Key distinction: First episode vs recurrence drug duration — first episode of acute pericarditis = colchicine for 3 months; recurrence = colchicine for ≥6 months, often 12+ months. This single fact distinguishes a Step 3 clinician from a Step 2 one and is frequently tested.

"32-year-old man treated 4 months ago for acute pericarditis with ibuprofen for 2 weeks. Returns with recurrent sharp pleuritic chest pain relieved by leaning forward. ECG shows diffuse ST elevation. CRP 65."
→ Answer: Restart NSAID + add colchicine for ≥6 months, slow taper based on CRP normalization. Counsel that first episode was undertreated (no colchicine).
"Patient was on colchicine 0.6 mg BID + ibuprofen, doing well, stopped both 2 weeks ago. Now with recurrent symptoms."
→ Answer: Resume same regimen, continue for ≥6 months with gradual taper.

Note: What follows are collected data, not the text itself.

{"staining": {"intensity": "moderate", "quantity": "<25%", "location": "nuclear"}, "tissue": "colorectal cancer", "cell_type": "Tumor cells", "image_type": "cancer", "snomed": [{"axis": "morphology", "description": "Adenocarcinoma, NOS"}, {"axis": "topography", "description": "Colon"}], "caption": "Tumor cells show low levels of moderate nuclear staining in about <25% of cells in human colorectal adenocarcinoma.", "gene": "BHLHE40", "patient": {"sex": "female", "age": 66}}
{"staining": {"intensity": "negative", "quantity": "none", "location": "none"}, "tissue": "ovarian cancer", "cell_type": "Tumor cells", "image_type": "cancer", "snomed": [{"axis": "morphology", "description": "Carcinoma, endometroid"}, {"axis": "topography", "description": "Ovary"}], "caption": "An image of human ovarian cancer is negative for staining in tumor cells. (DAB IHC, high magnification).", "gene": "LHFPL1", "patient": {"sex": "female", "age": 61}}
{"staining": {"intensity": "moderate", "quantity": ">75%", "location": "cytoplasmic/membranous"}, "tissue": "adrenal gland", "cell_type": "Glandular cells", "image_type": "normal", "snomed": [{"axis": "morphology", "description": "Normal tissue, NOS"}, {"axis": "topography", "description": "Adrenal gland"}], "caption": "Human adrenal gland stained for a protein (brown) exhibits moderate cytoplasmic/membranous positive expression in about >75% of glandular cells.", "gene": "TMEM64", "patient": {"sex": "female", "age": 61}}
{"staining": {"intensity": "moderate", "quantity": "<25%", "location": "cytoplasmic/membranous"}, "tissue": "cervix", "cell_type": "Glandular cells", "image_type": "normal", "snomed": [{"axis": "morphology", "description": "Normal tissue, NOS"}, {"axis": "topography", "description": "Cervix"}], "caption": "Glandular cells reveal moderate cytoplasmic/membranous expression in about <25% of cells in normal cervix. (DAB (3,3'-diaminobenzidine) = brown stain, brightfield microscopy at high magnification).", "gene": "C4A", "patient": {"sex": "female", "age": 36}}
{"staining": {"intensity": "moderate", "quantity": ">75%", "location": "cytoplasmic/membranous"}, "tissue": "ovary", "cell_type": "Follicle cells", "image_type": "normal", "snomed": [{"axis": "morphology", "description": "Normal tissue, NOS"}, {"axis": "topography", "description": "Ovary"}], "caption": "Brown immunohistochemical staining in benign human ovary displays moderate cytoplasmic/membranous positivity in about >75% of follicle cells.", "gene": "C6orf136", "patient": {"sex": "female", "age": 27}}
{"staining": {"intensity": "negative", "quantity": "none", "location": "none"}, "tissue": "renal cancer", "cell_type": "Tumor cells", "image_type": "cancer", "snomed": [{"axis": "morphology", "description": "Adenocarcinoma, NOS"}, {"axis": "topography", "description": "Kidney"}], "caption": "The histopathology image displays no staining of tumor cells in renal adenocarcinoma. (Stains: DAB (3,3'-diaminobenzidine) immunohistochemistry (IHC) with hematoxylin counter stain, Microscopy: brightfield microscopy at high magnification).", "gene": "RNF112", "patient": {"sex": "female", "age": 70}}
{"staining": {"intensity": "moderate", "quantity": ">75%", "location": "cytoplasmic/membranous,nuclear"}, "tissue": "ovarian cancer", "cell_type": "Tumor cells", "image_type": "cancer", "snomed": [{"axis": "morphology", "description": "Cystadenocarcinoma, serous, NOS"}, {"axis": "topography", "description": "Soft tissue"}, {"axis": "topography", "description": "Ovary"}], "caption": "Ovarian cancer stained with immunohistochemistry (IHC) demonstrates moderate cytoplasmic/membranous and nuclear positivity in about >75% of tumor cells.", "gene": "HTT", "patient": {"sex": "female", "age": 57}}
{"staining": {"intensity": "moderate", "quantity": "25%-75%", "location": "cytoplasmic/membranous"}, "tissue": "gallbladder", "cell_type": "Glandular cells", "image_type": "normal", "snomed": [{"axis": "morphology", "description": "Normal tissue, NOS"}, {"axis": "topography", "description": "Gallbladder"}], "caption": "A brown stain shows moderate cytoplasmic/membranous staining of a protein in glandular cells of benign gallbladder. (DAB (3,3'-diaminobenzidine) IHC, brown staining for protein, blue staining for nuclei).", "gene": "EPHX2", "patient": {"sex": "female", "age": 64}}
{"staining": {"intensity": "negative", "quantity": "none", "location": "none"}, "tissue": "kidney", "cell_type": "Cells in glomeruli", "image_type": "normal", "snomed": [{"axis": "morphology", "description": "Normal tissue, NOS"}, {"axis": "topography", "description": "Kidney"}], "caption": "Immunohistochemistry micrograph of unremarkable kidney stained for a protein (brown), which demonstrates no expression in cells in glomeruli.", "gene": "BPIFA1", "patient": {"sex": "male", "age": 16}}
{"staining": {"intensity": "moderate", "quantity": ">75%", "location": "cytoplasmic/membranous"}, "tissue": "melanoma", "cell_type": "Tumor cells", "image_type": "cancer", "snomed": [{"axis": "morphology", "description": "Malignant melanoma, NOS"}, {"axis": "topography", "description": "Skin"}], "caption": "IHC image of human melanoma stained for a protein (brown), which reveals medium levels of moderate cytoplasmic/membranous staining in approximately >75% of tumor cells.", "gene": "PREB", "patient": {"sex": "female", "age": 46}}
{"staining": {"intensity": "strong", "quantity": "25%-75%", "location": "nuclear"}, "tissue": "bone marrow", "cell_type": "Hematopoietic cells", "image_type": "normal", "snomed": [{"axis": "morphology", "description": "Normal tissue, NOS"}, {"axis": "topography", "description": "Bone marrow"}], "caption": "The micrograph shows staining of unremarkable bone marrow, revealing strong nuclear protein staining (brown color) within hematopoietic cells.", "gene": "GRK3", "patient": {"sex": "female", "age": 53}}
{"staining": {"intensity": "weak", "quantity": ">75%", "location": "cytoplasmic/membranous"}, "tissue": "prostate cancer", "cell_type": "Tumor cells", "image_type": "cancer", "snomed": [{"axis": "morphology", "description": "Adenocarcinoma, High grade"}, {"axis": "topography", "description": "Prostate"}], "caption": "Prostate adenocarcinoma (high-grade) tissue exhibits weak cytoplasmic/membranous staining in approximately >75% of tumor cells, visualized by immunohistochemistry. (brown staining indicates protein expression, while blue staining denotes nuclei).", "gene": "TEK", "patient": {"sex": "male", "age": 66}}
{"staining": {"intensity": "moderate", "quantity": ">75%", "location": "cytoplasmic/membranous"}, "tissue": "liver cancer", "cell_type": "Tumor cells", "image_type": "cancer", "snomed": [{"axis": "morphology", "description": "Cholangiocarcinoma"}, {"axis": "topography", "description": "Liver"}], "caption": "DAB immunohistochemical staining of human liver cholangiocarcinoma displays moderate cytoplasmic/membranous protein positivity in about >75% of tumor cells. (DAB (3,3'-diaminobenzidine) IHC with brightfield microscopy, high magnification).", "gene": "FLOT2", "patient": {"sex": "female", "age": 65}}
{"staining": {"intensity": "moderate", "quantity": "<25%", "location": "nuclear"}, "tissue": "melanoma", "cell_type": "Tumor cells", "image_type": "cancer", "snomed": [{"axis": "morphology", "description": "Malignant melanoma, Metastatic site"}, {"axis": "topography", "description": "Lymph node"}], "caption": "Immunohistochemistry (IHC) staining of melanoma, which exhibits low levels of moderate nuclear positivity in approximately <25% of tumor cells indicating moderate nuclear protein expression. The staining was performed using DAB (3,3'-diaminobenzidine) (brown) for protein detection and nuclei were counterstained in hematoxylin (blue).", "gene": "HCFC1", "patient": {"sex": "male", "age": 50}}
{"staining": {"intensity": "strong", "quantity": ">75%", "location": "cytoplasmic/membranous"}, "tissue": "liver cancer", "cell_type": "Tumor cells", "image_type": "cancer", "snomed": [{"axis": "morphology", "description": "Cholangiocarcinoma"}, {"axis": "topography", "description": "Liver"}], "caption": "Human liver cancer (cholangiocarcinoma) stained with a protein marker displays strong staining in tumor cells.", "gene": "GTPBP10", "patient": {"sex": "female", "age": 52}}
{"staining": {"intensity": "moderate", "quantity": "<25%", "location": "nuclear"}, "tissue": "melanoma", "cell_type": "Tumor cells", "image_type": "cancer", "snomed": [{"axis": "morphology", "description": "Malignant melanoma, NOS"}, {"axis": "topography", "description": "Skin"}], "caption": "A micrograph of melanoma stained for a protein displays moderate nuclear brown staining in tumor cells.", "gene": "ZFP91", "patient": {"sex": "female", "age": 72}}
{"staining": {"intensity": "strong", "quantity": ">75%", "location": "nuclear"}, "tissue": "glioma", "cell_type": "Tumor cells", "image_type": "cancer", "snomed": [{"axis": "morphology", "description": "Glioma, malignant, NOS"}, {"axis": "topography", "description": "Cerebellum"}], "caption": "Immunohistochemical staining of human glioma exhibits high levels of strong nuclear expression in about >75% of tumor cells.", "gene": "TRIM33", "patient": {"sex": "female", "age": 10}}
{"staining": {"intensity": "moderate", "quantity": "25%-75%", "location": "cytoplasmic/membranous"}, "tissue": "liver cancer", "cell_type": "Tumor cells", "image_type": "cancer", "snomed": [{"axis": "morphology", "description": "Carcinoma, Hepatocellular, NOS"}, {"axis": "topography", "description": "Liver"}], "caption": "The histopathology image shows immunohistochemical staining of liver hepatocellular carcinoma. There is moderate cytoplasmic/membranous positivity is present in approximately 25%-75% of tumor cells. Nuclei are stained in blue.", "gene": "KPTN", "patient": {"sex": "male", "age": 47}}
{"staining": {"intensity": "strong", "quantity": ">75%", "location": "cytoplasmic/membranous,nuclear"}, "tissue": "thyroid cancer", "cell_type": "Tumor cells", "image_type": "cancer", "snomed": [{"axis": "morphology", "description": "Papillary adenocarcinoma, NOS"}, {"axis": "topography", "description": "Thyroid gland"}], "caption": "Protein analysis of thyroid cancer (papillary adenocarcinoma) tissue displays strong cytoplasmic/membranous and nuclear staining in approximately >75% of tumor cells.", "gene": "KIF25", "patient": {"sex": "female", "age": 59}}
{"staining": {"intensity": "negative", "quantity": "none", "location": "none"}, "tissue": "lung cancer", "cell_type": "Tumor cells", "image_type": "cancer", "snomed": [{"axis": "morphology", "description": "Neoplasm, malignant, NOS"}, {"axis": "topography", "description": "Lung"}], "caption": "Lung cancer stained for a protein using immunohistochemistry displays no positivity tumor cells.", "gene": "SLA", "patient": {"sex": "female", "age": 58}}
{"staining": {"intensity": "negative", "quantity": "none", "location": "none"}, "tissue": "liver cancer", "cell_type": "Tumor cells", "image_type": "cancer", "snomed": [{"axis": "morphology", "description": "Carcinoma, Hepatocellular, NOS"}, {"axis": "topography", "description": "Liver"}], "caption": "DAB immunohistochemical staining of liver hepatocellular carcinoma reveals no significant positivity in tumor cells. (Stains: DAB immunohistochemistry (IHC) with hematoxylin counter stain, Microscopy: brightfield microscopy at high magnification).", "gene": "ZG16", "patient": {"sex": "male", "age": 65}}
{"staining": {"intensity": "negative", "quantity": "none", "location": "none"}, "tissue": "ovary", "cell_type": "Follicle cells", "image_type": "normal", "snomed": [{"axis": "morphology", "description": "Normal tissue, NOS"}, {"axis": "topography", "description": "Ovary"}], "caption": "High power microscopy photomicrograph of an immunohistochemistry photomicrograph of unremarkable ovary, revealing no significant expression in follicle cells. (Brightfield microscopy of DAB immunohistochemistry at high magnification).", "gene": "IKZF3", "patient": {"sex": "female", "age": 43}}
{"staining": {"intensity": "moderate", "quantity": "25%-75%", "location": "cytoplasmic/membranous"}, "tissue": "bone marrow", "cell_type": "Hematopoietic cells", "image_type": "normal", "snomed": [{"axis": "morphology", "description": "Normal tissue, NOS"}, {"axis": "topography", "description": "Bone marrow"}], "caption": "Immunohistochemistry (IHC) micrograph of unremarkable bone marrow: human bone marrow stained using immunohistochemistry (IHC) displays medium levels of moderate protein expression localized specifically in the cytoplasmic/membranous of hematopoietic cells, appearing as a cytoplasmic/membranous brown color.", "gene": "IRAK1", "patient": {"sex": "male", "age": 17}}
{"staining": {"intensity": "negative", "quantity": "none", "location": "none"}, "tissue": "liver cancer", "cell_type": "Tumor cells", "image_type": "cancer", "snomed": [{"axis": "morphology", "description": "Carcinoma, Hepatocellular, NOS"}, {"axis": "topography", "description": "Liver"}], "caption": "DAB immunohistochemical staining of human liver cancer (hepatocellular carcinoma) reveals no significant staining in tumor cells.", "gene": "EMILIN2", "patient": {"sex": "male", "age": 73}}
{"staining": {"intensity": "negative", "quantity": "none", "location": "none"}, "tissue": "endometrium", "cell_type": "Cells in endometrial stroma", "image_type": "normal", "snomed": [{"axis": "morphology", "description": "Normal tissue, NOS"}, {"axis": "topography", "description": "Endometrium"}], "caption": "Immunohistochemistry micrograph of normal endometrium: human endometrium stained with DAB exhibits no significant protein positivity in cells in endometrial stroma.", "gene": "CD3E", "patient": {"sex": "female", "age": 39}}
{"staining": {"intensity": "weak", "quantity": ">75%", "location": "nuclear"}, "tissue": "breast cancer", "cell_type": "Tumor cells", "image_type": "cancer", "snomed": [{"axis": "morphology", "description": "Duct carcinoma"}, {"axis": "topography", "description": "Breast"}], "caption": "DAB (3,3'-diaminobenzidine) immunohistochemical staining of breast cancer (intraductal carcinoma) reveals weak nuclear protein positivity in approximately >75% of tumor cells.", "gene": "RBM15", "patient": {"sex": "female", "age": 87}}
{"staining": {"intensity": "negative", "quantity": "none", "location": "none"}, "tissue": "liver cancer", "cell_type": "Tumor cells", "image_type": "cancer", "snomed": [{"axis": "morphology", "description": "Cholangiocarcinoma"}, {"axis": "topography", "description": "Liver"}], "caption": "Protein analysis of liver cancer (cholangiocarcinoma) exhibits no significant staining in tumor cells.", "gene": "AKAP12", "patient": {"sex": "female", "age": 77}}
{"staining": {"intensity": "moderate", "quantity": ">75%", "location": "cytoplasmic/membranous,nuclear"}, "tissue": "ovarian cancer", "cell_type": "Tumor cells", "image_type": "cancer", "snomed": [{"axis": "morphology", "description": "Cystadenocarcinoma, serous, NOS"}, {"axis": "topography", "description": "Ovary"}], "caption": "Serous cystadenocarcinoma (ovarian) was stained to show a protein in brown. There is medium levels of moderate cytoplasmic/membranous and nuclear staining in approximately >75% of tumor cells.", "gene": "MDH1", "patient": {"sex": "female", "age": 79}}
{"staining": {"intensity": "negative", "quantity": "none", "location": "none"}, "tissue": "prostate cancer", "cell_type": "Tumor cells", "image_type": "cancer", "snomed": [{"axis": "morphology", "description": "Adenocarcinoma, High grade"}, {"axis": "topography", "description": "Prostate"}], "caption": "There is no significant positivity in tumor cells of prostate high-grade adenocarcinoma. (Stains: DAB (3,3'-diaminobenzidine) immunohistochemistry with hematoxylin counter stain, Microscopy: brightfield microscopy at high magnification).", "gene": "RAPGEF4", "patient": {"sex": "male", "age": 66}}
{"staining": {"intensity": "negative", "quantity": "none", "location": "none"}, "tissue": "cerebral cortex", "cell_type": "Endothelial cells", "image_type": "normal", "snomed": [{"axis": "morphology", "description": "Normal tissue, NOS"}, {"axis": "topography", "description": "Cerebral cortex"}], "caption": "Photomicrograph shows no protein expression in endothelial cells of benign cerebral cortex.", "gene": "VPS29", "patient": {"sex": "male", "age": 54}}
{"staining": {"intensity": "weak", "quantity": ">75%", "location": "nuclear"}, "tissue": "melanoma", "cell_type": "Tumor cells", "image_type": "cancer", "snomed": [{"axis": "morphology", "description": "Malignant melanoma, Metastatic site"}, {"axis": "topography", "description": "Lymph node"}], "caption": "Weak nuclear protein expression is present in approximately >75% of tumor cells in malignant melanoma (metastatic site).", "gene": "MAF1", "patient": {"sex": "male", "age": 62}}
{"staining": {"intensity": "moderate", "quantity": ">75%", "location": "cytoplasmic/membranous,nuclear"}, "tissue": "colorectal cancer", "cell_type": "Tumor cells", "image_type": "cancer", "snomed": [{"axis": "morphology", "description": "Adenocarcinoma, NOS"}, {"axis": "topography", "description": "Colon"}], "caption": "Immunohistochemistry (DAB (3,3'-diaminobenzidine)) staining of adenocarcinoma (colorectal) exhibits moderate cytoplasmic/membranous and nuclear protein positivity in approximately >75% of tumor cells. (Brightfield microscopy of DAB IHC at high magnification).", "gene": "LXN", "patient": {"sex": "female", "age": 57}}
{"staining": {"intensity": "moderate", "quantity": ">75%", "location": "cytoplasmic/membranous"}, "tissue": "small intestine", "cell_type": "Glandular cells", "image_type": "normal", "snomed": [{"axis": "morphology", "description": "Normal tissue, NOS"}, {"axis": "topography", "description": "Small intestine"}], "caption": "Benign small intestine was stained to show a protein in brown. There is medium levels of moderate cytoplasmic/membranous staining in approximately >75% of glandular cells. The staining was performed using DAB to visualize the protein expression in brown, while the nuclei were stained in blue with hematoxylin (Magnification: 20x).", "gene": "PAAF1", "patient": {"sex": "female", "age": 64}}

"Patient on prednisone 15 mg/day for third recurrence flares each time prednisone is tapered below 10 mg."
→ Answer: Initiate rilonacept (or anakinra) and begin steroid taper; ensure colchicine continued.
"30-year-old at 26 weeks gestation with recurrence; currently on ibuprofen + colchicine."
→ Answer: Stop ibuprofen (ductal closure risk), continue colchicine, add low-dose prednisone.
"Patient on chronic colchicine prescribed clarithromycin, presents with diarrhea, pancytopenia, myalgia."
→ Answer: Colchicine toxicity from CYP3A4/P-gp interaction; stop colchicine, supportive care, prevent recurrence with medication reconciliation.
"Patient 3 weeks post-CABG with pleuritic chest pain, low-grade fever, friction rub, small effusion."
→ Post-pericardiotomy syndrome → NSAID (aspirin preferred post-CABG) + colchicine.
"Chronic recurrent pericarditis on therapy now with new ascites, edema, elevated JVP with prominent Y descent."
→ Workup for constrictive pericarditis: CMR, right heart cath; medical therapy if active inflammation, pericardiectomy if chronic.
"Young woman with second recurrence, malar rash, joint pains, hair loss."
→ Workup SLE: ANA, dsDNA, complement, UA; treat underlying disease.
"Athlete recovered from recurrent pericarditis 4 weeks ago, asking to return to play."
→ Defer until symptom-free, normal CRP, normal ECG, normal echo ≥3 months; longer if myopericarditis.
Step 3 management: When in doubt on a stem, the default high-yield answer is "add or continue colchicine for ≥6 months and taper based on CRP." This single principle solves the majority of recurrent pericarditis questions.

Recurrent pericarditis is managed by NSAID + colchicine for ≥6 months with taper guided by CRP normalization; corticosteroids are second-line at low doses with very slow taper, and IL-1 blockade (rilonacept or anakinra) is reserved for steroid-dependent or refractory cases.
High-yield recap bullets:
Board pearl: The Step 3 examiner rewards the systems-thinking clinician — written taper schedule, follow-up CRP in 1–2 weeks, medication reconciliation for colchicine interactions, vaccination updates, activity-restriction counseling, and clear return precautions are as important as the drug choice itself.